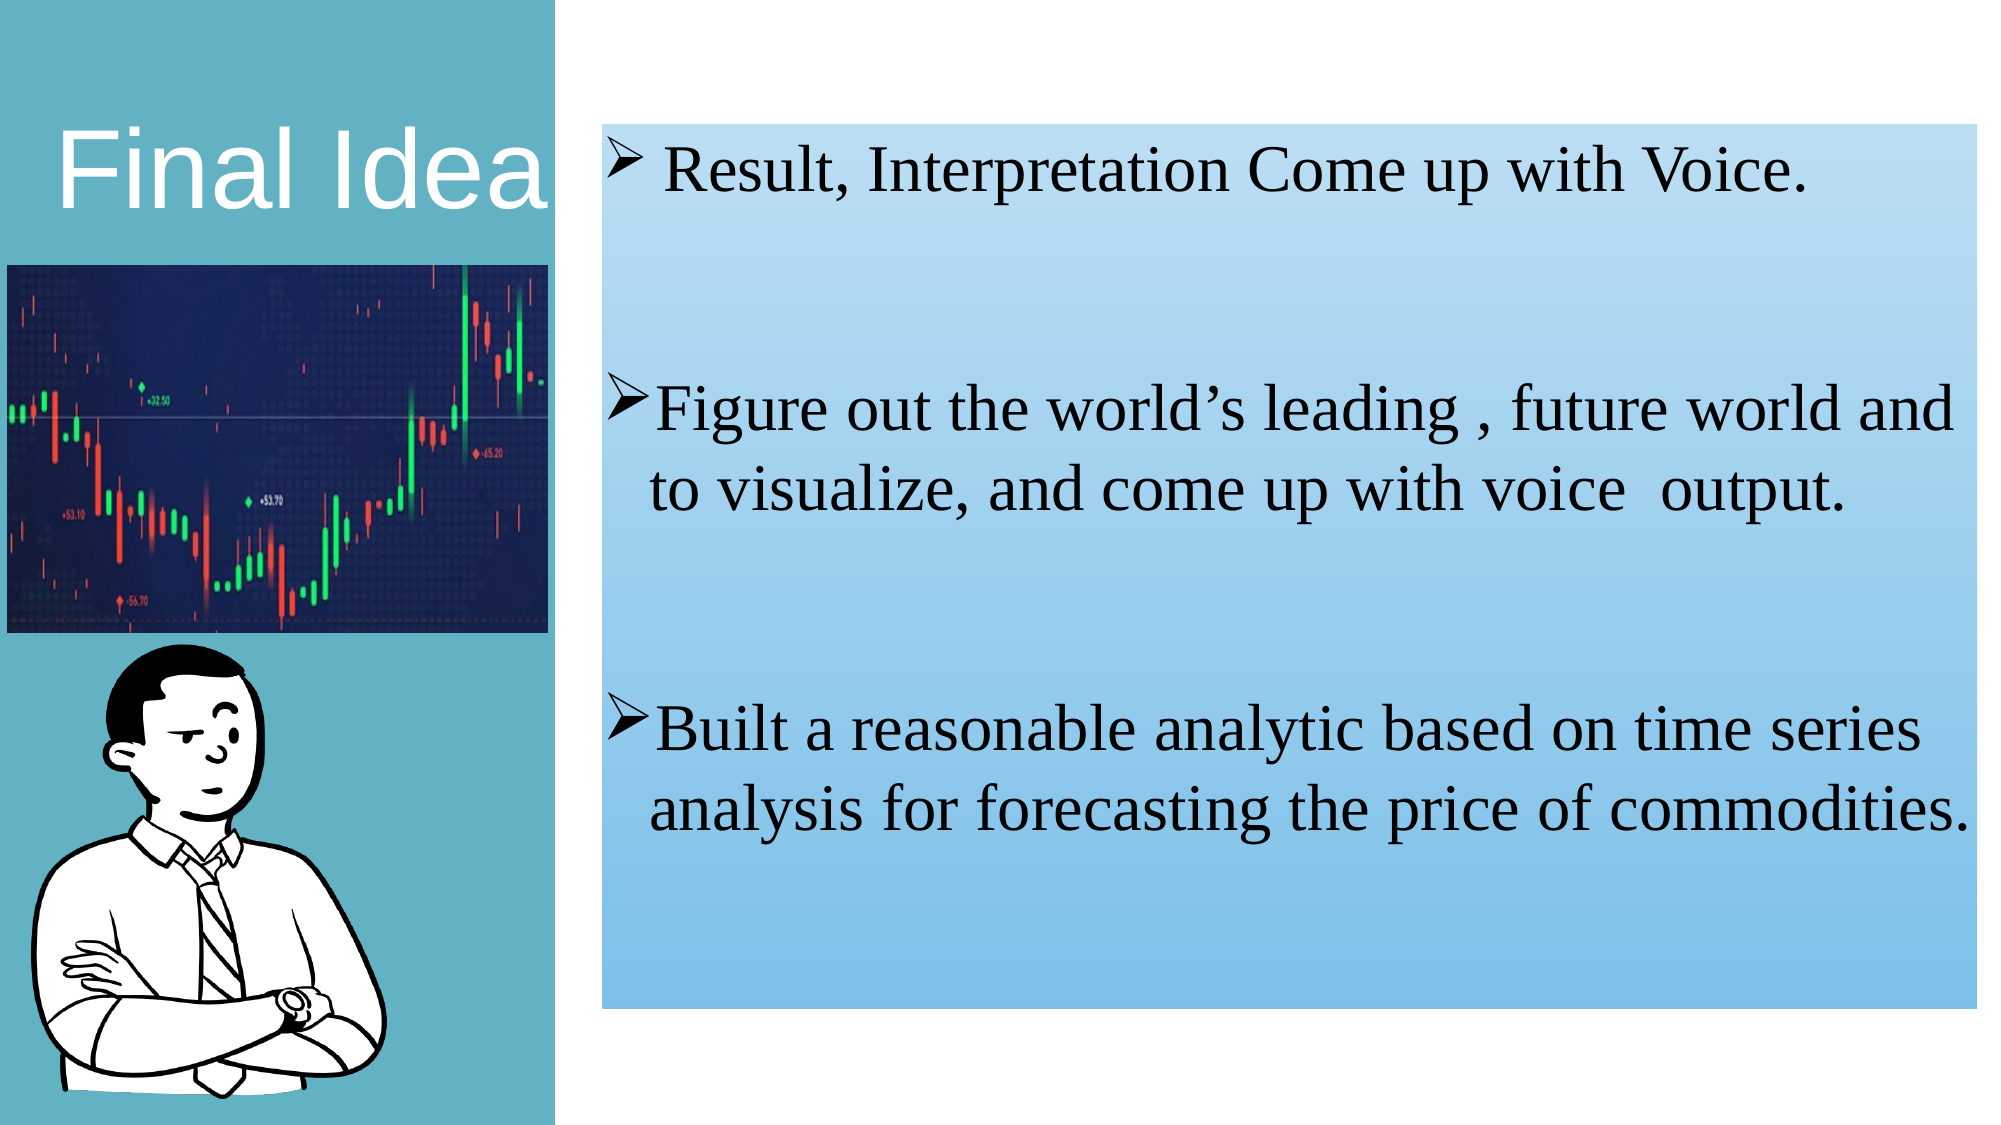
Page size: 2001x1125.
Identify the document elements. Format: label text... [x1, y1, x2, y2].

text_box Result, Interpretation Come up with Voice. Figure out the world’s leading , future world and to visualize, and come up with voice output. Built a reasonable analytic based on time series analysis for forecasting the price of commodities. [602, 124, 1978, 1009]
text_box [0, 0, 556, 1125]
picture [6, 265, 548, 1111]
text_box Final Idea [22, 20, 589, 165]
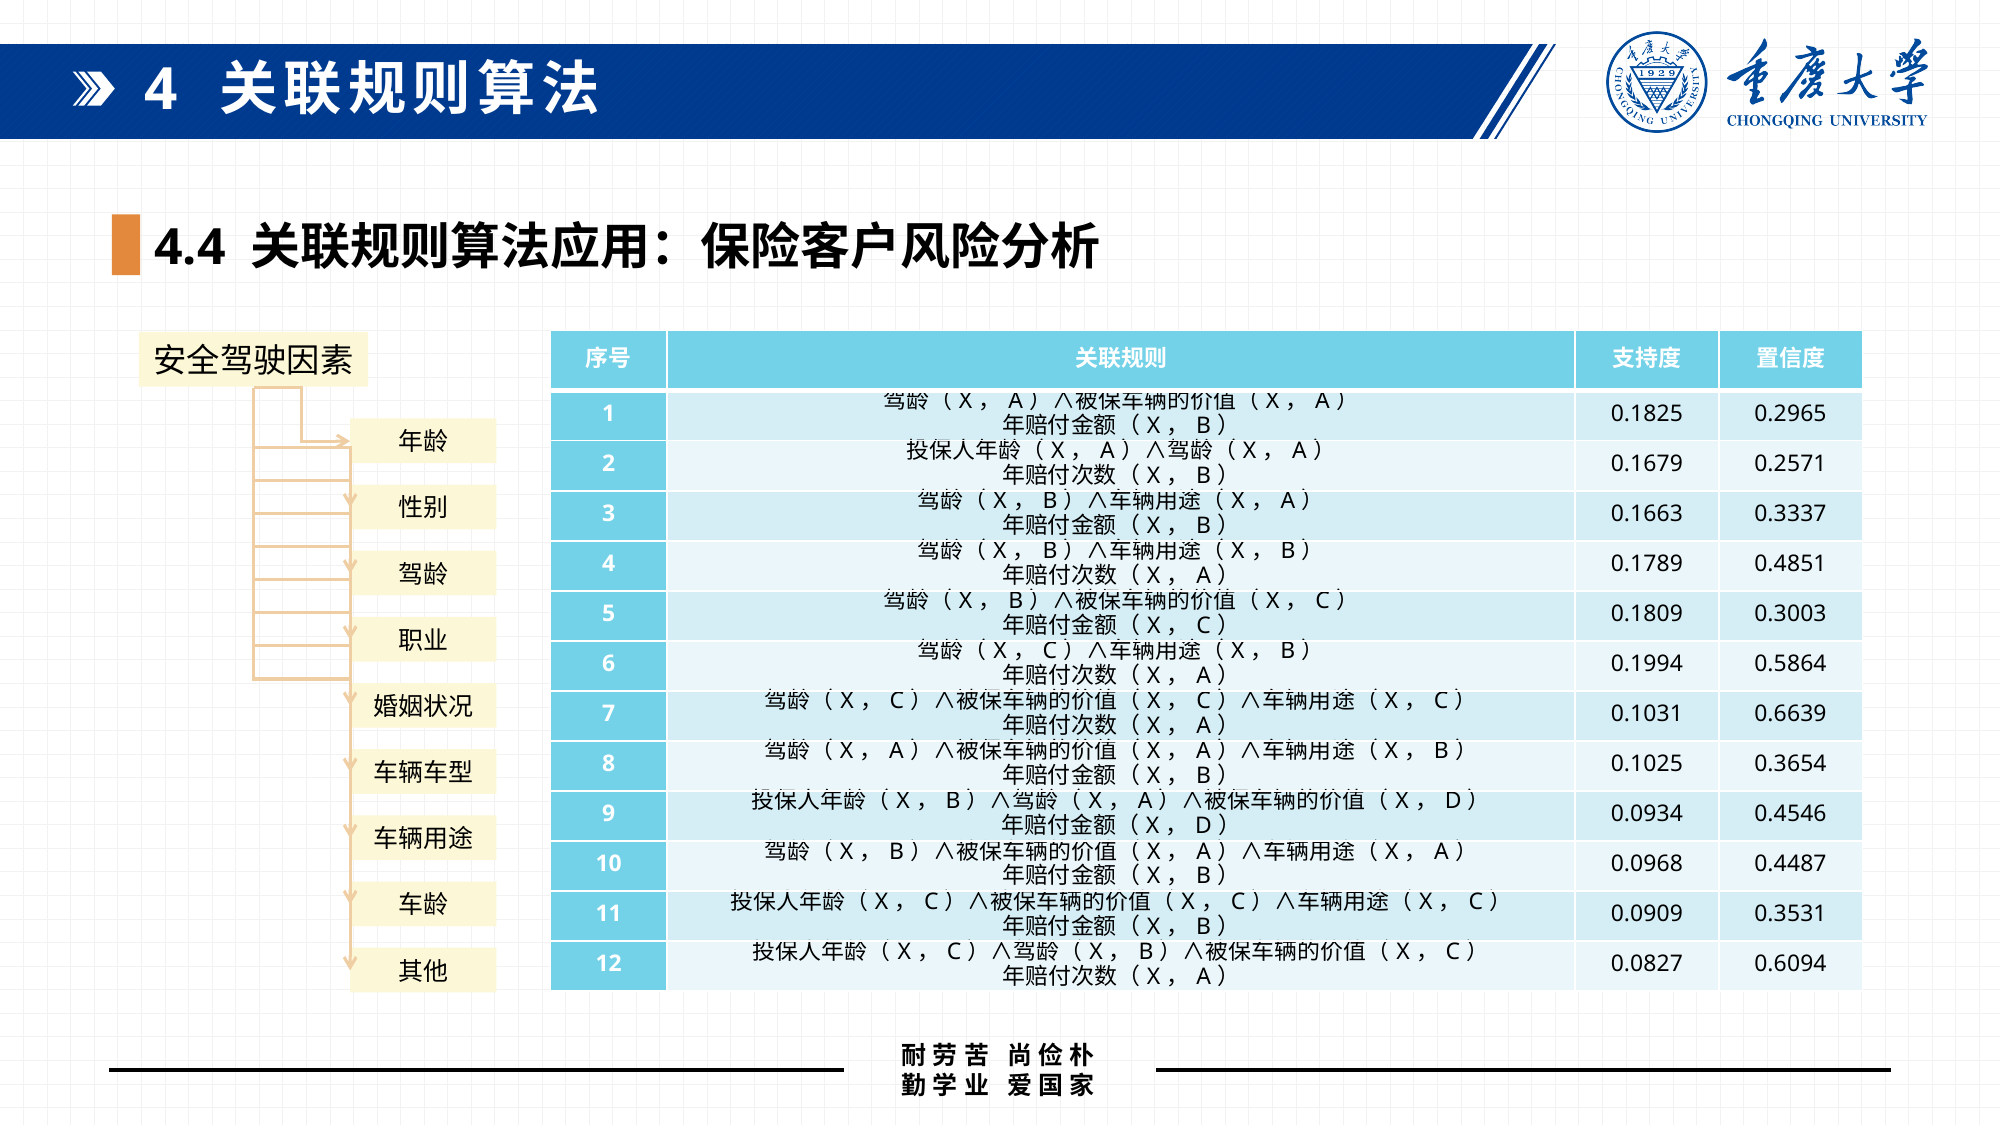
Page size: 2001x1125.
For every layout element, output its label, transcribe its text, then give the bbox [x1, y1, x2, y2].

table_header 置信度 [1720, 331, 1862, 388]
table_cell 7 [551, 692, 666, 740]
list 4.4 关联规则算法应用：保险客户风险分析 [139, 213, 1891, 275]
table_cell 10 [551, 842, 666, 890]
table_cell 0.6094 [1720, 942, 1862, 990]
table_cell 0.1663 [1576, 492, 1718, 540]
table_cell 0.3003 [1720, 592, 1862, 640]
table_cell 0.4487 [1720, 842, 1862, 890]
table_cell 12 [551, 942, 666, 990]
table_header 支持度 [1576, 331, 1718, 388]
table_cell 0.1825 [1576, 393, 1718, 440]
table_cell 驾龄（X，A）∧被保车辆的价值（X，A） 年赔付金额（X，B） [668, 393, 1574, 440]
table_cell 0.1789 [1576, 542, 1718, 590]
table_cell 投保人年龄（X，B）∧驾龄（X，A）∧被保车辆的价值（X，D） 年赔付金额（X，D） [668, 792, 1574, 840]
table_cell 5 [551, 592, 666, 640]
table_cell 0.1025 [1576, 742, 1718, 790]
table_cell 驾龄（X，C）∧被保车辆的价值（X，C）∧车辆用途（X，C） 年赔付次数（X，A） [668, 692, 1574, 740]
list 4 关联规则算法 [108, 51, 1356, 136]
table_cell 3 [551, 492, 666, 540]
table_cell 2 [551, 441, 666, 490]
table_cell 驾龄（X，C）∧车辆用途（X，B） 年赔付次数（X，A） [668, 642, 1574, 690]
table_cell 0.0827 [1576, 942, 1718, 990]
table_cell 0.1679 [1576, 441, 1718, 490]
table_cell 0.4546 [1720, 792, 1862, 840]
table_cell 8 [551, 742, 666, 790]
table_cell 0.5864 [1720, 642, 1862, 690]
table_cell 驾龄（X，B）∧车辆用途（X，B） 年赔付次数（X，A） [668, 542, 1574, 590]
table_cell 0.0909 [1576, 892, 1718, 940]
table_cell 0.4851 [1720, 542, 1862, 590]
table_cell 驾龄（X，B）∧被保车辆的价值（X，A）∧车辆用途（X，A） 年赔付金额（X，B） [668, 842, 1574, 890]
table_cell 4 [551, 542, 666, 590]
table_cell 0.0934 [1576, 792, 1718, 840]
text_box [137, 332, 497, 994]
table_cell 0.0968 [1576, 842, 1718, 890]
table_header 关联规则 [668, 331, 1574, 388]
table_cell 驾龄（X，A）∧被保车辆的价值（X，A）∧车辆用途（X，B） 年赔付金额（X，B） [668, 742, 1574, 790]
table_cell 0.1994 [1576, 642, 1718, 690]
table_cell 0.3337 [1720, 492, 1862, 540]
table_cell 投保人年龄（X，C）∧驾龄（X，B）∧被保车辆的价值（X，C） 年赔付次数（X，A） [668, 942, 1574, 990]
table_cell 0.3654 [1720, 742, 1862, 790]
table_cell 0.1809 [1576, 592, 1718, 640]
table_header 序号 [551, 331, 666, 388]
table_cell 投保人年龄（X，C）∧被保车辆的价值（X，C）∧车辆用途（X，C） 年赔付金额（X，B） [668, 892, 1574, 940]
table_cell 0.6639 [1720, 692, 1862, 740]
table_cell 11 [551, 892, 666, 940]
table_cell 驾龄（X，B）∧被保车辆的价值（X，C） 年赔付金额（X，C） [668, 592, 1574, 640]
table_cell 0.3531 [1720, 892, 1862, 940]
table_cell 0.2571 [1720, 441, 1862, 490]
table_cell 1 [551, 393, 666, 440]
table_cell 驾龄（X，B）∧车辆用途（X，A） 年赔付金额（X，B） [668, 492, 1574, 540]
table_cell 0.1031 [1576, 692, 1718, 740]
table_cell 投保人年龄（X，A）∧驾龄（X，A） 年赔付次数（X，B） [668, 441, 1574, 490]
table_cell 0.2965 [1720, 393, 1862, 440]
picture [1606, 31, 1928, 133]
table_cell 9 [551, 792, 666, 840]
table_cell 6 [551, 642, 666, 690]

----

Please output the entries above exactly, leaving out every picture.

Answer space
Page size: 2001x1125.
Identify the document elements. Format: label text... [x1, y1, x2, y2].

text_box Result, Interpretation Come up with Voice. Figure out the world’s leading , future world and to visualize, and come up with voice output. Built a reasonable analytic based on time series analysis for forecasting the price of commodities. [602, 124, 1978, 1009]
text_box [0, 0, 556, 1125]
picture [6, 265, 548, 1111]
text_box Final Idea [22, 20, 589, 165]
Page size: 2001x1125.
For every layout element, output its label, transcribe its text, then give the bbox [x1, y1, x2, y2].

table_header 置信度 [1720, 331, 1862, 388]
table_cell 7 [551, 692, 666, 740]
list 4.4 关联规则算法应用：保险客户风险分析 [139, 213, 1891, 275]
table_cell 10 [551, 842, 666, 890]
table_cell 0.6094 [1720, 942, 1862, 990]
table_cell 0.1663 [1576, 492, 1718, 540]
table_cell 0.3003 [1720, 592, 1862, 640]
table_cell 0.4487 [1720, 842, 1862, 890]
table_cell 12 [551, 942, 666, 990]
table_header 支持度 [1576, 331, 1718, 388]
table_cell 0.1825 [1576, 393, 1718, 440]
table_cell 驾龄（X，A）∧被保车辆的价值（X，A） 年赔付金额（X，B） [668, 393, 1574, 440]
table_cell 0.1789 [1576, 542, 1718, 590]
table_cell 投保人年龄（X，B）∧驾龄（X，A）∧被保车辆的价值（X，D） 年赔付金额（X，D） [668, 792, 1574, 840]
table_cell 5 [551, 592, 666, 640]
table_cell 0.1025 [1576, 742, 1718, 790]
table_cell 驾龄（X，C）∧被保车辆的价值（X，C）∧车辆用途（X，C） 年赔付次数（X，A） [668, 692, 1574, 740]
list 4 关联规则算法 [108, 51, 1356, 136]
table_cell 3 [551, 492, 666, 540]
table_cell 2 [551, 441, 666, 490]
table_cell 驾龄（X，C）∧车辆用途（X，B） 年赔付次数（X，A） [668, 642, 1574, 690]
table_cell 0.0827 [1576, 942, 1718, 990]
table_cell 0.1679 [1576, 441, 1718, 490]
table_cell 0.4546 [1720, 792, 1862, 840]
table_cell 8 [551, 742, 666, 790]
table_cell 0.5864 [1720, 642, 1862, 690]
table_cell 驾龄（X，B）∧车辆用途（X，B） 年赔付次数（X，A） [668, 542, 1574, 590]
table_cell 0.0909 [1576, 892, 1718, 940]
table_cell 0.4851 [1720, 542, 1862, 590]
table_cell 驾龄（X，B）∧被保车辆的价值（X，A）∧车辆用途（X，A） 年赔付金额（X，B） [668, 842, 1574, 890]
table_cell 4 [551, 542, 666, 590]
table_cell 0.0934 [1576, 792, 1718, 840]
text_box [137, 332, 497, 994]
table_cell 0.0968 [1576, 842, 1718, 890]
table_header 关联规则 [668, 331, 1574, 388]
table_cell 驾龄（X，A）∧被保车辆的价值（X，A）∧车辆用途（X，B） 年赔付金额（X，B） [668, 742, 1574, 790]
table_cell 0.1994 [1576, 642, 1718, 690]
table_cell 0.3337 [1720, 492, 1862, 540]
table_cell 投保人年龄（X，C）∧驾龄（X，B）∧被保车辆的价值（X，C） 年赔付次数（X，A） [668, 942, 1574, 990]
table_cell 0.3654 [1720, 742, 1862, 790]
table_cell 0.1809 [1576, 592, 1718, 640]
table_header 序号 [551, 331, 666, 388]
table_cell 投保人年龄（X，C）∧被保车辆的价值（X，C）∧车辆用途（X，C） 年赔付金额（X，B） [668, 892, 1574, 940]
table_cell 0.6639 [1720, 692, 1862, 740]
table_cell 11 [551, 892, 666, 940]
table_cell 驾龄（X，B）∧被保车辆的价值（X，C） 年赔付金额（X，C） [668, 592, 1574, 640]
table_cell 0.3531 [1720, 892, 1862, 940]
table_cell 0.2571 [1720, 441, 1862, 490]
table_cell 1 [551, 393, 666, 440]
table_cell 驾龄（X，B）∧车辆用途（X，A） 年赔付金额（X，B） [668, 492, 1574, 540]
table_cell 0.1031 [1576, 692, 1718, 740]
table_cell 投保人年龄（X，A）∧驾龄（X，A） 年赔付次数（X，B） [668, 441, 1574, 490]
table_cell 0.2965 [1720, 393, 1862, 440]
picture [1606, 31, 1928, 133]
table_cell 9 [551, 792, 666, 840]
table_cell 6 [551, 642, 666, 690]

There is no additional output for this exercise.